- Founded: 1991
- Founder: Karl Seglem
- Distributor(s): Musikkoperatørene
- Genre: Various
- Country of origin: Norway
- Location: Oslo
- Official website: norcd.mandalay.no

= NorCD =

Norwegian record label

NorCD (established 1991 in Oslo, Norway) is a Norwegian record label for folk, jazz, world music and improvisational music, led by the founder saxophonist and composer Karl Seglem. NorCD is distributed through Musikkoperatørene, and is a member of FONO.

== Biography ==
In 1991 Karl Seglem decided to create a new free record label to distribute his music. The company soon enlisted a number of Norwegian performers in different genres. A derivation of the company was the label SOFA, which focused on the European improv, led by Ingar Zach and Ivar Grydeland. The NorCD catalog features 110 CD-titles (spring 2012) with many of the foremost Norwegian jazz and folk musicians. Most of the music is available on main digital platforms (download & streaming) in addition to traditional CD-format. The 10-year anniversary was celebrated in Blå in Oslo in 2001.

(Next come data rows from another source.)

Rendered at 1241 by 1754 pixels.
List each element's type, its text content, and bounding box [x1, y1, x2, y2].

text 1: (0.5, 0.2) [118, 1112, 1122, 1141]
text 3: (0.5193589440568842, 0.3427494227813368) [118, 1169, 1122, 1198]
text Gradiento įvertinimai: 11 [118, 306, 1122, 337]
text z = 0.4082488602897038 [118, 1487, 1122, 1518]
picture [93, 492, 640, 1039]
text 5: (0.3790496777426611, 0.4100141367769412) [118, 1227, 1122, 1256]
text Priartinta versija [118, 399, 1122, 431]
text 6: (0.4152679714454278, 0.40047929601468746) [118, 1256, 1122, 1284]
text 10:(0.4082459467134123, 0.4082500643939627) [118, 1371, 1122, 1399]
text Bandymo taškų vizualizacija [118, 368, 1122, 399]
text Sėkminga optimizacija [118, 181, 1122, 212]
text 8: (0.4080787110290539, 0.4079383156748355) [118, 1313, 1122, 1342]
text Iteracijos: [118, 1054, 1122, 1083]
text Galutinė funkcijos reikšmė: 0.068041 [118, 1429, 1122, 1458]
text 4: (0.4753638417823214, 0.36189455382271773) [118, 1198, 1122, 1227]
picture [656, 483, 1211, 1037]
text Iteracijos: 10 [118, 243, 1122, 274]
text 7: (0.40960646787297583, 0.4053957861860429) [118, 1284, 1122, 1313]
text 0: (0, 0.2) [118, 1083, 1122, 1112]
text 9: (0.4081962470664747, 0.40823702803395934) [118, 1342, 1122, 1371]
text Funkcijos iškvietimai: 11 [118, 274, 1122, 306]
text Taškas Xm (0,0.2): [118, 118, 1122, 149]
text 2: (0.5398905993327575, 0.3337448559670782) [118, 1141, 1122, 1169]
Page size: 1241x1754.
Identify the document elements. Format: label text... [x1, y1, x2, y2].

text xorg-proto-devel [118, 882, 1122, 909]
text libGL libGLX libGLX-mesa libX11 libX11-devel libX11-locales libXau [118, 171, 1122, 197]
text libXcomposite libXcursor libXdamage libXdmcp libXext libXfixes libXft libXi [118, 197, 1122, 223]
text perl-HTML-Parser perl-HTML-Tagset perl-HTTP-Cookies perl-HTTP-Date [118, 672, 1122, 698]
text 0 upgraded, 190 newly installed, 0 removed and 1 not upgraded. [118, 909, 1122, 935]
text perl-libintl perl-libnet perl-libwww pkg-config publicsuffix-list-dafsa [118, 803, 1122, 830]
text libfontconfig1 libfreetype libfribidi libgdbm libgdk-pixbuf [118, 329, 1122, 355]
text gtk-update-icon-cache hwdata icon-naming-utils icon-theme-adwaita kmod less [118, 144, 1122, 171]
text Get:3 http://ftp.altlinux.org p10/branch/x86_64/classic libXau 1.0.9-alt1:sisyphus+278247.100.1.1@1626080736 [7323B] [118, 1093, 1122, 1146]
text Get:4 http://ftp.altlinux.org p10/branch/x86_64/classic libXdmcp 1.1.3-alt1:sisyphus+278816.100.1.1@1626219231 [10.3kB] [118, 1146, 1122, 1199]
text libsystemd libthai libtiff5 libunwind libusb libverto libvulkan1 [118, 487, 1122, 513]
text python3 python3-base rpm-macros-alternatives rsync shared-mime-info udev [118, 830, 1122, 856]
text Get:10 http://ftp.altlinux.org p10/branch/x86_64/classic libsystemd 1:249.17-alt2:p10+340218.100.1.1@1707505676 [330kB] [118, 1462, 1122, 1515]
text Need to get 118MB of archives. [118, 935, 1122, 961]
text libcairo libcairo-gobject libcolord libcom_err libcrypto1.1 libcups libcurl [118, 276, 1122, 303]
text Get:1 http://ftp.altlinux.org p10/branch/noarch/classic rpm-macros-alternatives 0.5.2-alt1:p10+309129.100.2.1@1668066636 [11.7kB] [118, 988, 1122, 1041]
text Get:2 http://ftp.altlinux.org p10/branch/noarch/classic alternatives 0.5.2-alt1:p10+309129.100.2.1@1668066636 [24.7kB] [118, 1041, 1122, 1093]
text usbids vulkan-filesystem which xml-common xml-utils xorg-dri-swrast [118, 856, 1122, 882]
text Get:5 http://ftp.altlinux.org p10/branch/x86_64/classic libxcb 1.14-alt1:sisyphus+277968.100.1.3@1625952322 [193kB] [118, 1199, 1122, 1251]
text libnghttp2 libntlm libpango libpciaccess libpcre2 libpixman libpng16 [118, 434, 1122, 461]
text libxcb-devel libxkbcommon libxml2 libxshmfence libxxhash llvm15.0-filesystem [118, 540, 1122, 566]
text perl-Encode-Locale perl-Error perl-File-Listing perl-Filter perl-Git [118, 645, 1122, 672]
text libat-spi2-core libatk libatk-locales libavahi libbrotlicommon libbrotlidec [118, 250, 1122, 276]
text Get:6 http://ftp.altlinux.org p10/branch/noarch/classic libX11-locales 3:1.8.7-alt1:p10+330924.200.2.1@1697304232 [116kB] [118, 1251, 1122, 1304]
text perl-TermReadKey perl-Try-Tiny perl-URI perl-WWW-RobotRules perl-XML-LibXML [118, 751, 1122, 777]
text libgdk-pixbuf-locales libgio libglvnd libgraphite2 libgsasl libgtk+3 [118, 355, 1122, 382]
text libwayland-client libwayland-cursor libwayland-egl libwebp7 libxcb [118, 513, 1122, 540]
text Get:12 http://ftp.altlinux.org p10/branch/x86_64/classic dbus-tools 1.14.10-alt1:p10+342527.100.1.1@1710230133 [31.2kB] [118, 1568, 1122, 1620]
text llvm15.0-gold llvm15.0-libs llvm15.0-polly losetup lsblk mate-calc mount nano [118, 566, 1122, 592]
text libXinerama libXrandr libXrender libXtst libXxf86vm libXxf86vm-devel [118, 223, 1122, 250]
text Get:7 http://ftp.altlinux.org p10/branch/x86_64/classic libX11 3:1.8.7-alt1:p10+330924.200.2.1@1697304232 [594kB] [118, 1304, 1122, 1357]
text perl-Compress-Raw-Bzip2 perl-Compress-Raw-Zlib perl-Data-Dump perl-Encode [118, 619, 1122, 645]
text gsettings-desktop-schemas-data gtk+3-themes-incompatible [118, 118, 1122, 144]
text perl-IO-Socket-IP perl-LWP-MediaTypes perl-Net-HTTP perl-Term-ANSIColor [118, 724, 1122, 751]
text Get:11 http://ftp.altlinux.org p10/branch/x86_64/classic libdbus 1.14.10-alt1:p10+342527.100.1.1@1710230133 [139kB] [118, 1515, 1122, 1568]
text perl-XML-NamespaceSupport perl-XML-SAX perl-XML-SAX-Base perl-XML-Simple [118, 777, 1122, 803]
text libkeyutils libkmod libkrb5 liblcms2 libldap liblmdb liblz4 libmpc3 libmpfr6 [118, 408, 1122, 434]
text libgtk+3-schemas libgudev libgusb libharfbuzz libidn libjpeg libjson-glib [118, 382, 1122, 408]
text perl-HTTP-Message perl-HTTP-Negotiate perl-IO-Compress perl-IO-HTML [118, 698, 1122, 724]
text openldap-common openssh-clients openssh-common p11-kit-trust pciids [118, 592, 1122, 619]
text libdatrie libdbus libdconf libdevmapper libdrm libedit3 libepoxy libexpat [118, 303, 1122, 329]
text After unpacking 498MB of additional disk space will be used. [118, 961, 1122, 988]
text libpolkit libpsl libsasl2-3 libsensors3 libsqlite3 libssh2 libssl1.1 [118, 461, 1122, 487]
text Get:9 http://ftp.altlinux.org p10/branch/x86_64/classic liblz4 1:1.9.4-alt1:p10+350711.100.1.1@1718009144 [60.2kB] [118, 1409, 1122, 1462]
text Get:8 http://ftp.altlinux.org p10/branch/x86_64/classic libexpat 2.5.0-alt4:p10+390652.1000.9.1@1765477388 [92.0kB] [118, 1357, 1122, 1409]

NorCD want to be a pool where different musical projects driven by musician and owner Karl Seglem in collaboration with other musicians and producers can fold out into CD releases, and keep up the important work for Norwegian music, as a true independent label. In 2011 Karl Seglem withdrew NorCD from Spotify and points to the Norwegian payment processing service WiMP, as the most convenient digital format.